§ **WORK INSTRUCTION A**
Please print the part of the passage on EV charging in Massachusetts starting at "Electric Era’s blog" and ending at "EVs by 2030.".
§ **WORK INSTRUCTION B**
For each statement, say yes or no as to whether the passage on EV charging in Massachusetts agrees with it, and quote the words of the passage that decide it. (i) Sam Reineman is Electric Era’s chief technology officer. (ii) The 2021 Massachusetts program subsidized construction of 226 state-owned fast chargers. (iii) The state has used its federal infrastructure money to fund several charging stations.

§ **SELECTED EXCERPT**
Electric Era’s blog describes how the EV market is at an inflection point at which electric mobility is accelerating faster than anyone predicted. Ward and Kelcourse see a tremendous opportunity to attract the growing wave of EV drivers by offering onsite charging. They also recognize that it’s an opportunity that comes with its share of complexity. Their solution came about in the face of multiyear backlog for electrical components. Most other EV charging projects in the state are stuck due to a shortage of higher-voltage transformers. Wait times can extend 2 years, which impacts Massachusetts’ strategy to combat climate change that relies on persuading almost 1 million drivers to switch to EVs by 2030.

“One of the challenges with putting in charging stations is right now they are crazy consumers of power and the cost of putting in infrastructure is quite significant,” said Sam Reineman, Electric Era’s chief technology officer. “Basically, we’re using batteries to help solve that problem.”

In 2021, Massachusetts started a program to subsidize construction of 226 privately-owned fast chargers, but almost three years later only 16 were in operation — and 10 of those in a single parking garage in the Seaport. The state is also getting about $60 million for charger installations under the 2021 federal infrastructure law, but hasn’t funded a single station yet. These grid-connected fast charging stations have room for improvement, as they can cause sudden load peaks, hamper generation-demand balance, cause voltage flickers and phase fluctuations, deteriorate power quality, and induce current harmonics and supra-harmonics.

§ **Dataset entries**
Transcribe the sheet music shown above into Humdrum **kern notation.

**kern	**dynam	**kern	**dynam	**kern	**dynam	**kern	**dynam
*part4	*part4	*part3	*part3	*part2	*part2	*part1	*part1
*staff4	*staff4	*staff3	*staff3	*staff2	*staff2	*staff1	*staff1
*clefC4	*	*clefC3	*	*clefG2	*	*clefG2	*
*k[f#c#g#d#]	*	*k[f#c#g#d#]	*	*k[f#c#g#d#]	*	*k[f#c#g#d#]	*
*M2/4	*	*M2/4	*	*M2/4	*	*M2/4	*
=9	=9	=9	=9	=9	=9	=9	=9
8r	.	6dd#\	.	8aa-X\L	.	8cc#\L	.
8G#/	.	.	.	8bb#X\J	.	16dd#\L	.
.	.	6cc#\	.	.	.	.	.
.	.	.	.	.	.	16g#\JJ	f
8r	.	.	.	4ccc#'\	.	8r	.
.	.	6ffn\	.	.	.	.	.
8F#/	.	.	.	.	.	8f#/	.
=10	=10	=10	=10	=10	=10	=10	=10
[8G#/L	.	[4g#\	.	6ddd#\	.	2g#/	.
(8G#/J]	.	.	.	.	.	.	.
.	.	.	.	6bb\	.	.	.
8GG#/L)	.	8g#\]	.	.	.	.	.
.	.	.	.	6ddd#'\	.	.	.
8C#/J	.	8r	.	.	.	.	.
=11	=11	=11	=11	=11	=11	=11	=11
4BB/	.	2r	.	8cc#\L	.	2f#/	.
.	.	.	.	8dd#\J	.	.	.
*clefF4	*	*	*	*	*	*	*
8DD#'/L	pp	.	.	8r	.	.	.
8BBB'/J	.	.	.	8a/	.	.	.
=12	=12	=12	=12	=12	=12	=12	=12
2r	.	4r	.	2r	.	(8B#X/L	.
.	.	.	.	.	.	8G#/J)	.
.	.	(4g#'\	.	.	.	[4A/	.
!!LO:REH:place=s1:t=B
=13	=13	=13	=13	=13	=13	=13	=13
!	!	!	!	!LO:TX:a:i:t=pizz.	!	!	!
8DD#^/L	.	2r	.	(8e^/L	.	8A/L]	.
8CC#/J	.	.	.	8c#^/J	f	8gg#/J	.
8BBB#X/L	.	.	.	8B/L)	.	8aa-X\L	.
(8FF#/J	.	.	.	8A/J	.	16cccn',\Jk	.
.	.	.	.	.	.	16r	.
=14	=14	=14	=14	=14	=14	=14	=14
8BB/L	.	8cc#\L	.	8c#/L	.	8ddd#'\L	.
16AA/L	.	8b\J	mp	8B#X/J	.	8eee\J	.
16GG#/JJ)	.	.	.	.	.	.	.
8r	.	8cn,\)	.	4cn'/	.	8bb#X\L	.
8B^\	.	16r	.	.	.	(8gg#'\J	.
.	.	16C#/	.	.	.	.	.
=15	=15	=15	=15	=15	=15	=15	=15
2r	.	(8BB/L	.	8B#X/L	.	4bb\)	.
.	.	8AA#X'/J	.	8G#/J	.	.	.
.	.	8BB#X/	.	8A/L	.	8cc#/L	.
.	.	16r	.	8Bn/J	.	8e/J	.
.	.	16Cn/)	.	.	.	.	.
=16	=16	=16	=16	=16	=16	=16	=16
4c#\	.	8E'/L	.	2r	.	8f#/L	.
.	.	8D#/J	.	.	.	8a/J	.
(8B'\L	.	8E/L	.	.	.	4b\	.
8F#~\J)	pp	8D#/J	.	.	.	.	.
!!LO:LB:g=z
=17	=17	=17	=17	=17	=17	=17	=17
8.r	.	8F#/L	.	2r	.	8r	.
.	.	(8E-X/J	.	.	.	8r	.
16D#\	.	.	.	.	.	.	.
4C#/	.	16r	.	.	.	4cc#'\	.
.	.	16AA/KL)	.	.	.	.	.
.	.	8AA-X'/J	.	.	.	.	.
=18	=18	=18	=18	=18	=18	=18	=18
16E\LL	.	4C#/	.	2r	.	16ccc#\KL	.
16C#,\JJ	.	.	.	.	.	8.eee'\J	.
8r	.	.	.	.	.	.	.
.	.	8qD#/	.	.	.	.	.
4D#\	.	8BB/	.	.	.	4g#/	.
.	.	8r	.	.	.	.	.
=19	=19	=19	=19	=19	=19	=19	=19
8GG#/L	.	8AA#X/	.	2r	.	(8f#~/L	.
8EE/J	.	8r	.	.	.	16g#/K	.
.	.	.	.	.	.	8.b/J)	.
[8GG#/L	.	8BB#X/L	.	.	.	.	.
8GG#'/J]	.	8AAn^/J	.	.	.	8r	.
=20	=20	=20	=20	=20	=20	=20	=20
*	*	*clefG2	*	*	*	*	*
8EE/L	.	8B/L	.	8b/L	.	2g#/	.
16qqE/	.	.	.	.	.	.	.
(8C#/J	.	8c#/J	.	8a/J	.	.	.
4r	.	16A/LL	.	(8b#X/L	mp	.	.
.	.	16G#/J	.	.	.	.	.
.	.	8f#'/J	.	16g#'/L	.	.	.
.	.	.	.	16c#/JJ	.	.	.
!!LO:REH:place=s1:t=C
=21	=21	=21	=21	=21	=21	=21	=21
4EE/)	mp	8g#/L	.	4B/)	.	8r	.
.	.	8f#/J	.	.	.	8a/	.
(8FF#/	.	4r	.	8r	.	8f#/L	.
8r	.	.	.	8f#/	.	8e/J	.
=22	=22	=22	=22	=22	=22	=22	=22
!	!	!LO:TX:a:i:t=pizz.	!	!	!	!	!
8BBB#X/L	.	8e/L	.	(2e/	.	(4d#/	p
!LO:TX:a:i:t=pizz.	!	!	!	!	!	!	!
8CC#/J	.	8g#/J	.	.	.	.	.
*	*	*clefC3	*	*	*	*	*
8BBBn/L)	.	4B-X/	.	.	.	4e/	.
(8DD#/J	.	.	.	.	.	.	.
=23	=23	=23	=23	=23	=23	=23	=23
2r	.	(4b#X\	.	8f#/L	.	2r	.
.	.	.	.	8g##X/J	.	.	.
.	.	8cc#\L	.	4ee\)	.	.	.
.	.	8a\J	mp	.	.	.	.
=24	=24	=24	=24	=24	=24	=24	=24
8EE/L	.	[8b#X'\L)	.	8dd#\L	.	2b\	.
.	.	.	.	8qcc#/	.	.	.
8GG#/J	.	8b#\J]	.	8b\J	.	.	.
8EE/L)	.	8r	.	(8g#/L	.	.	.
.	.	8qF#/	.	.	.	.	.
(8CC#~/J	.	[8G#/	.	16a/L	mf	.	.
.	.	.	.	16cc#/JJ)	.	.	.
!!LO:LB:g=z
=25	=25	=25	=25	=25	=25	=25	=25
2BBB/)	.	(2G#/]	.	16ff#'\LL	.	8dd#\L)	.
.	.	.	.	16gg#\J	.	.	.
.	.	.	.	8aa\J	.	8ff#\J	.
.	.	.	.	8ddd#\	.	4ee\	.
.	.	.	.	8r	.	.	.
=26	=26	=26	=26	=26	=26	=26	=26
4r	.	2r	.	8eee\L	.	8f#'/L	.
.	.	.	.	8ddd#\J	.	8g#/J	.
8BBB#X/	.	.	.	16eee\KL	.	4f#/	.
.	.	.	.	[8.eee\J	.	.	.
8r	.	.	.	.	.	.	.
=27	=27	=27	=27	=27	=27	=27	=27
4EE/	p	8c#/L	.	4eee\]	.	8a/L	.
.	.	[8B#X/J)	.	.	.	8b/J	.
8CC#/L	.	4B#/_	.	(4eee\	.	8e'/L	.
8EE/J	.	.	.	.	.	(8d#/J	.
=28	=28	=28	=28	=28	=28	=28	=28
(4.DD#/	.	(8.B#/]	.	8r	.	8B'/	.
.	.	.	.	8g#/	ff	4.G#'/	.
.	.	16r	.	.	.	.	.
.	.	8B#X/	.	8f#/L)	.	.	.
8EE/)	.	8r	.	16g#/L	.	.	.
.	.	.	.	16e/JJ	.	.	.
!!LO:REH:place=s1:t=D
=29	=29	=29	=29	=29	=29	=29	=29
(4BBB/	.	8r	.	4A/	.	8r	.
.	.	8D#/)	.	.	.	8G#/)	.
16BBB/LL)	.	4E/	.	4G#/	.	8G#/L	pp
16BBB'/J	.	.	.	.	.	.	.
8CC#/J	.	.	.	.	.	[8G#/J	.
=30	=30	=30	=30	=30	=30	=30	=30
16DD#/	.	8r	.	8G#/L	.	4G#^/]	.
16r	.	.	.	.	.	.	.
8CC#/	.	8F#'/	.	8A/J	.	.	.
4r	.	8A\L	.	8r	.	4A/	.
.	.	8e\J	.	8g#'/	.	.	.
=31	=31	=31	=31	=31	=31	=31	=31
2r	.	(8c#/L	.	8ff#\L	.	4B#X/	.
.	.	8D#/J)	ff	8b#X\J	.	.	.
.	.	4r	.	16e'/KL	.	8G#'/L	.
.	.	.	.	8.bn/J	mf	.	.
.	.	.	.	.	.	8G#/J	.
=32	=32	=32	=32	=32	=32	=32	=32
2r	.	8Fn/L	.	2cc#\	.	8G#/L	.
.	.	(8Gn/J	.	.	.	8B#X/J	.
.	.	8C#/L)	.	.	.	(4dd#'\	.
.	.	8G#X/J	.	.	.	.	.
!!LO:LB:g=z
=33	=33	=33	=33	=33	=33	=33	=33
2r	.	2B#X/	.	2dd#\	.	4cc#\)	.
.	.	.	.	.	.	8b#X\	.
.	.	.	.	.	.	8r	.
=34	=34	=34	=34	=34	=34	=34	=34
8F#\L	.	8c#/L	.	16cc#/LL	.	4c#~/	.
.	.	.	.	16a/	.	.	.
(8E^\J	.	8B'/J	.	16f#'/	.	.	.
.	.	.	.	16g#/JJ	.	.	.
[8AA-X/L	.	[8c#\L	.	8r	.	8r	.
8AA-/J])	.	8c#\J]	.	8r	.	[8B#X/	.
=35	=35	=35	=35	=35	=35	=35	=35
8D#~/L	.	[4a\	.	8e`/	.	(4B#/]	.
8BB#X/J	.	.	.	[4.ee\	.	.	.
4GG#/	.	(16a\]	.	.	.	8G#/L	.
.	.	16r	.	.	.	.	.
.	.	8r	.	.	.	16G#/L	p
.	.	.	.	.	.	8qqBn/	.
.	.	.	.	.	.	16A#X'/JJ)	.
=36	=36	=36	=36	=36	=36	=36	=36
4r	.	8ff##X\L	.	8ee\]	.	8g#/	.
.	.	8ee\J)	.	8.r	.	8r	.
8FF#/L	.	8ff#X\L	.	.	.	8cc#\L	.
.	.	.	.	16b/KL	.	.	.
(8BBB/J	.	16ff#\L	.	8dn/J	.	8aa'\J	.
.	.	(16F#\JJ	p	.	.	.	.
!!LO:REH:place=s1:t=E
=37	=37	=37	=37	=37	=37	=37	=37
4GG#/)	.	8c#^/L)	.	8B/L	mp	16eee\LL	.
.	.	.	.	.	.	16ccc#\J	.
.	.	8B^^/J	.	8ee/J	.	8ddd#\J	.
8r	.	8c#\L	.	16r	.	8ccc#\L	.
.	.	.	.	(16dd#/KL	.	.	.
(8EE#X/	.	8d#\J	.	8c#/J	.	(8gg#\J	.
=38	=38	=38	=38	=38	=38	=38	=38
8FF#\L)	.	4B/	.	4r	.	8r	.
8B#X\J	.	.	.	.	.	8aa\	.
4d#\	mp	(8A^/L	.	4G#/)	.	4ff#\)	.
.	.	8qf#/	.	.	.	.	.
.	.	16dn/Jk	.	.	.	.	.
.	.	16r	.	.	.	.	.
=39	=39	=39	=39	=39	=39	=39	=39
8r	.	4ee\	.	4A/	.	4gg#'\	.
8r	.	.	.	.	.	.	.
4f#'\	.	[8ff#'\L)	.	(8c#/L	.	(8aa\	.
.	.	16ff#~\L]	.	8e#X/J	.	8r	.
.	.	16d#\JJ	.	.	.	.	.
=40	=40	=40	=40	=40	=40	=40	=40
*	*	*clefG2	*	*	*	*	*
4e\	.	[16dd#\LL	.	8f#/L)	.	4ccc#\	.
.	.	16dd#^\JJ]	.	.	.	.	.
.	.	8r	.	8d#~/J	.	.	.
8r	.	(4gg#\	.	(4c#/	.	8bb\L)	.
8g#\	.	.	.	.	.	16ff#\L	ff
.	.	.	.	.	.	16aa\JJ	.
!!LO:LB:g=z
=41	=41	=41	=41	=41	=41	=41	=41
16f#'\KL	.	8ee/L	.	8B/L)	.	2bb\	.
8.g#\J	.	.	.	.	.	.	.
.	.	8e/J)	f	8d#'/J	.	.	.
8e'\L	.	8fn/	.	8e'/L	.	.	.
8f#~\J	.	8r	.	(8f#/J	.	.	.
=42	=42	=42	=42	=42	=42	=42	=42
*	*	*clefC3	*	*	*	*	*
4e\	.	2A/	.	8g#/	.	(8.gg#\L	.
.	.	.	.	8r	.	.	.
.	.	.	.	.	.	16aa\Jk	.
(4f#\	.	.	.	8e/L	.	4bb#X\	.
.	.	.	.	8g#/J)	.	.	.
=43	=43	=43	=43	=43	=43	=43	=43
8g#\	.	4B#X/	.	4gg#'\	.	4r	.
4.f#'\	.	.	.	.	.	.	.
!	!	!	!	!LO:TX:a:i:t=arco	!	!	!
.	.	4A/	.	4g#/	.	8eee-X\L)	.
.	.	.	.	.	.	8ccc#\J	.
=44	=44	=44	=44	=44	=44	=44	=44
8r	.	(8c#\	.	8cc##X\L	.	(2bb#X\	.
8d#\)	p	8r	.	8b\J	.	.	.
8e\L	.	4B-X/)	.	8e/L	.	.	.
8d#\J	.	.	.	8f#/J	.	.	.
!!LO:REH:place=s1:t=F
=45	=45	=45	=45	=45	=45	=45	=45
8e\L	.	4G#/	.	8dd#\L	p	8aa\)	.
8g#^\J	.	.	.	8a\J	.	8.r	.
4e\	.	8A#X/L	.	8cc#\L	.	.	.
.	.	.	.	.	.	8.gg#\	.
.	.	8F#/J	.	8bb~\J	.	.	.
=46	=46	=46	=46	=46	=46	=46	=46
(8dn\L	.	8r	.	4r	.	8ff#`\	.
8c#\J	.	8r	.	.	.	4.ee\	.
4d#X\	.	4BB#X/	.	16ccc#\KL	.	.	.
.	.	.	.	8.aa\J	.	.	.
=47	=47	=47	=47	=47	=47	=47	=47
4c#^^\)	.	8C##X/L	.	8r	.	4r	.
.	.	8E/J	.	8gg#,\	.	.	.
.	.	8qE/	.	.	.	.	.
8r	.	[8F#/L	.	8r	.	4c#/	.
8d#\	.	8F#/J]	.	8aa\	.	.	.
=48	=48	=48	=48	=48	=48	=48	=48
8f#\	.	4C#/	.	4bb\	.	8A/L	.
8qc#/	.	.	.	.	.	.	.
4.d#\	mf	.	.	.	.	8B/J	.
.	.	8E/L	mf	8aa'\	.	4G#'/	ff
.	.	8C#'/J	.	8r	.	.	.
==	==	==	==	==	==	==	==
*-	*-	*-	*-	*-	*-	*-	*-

§ **EXERCISE OUTPUT A**
Electric Era’s blog describes how the EV market is at an inflection point at which electric mobility is accelerating faster than anyone predicted. Ward and Kelcourse see a tremendous opportunity to attract the growing wave of EV drivers by offering onsite charging. They also recognize that it’s an opportunity that comes with its share of complexity. Their solution came about in the face of multiyear backlog for electrical components. Most other EV charging projects in the state are stuck due to a shortage of higher-voltage transformers. Wait times can extend 2 years, which impacts Massachusetts’ strategy to combat climate change that relies on persuading almost 1 million drivers to switch to EVs by 2030.

§ **EXERCISE OUTPUT B**
(i) Yes: "said Sam Reineman, Electric Era’s chief technology officer"
(ii) No: "a program to subsidize construction of 226 privately-owned fast chargers"
(iii) No: "but hasn’t funded a single station yet"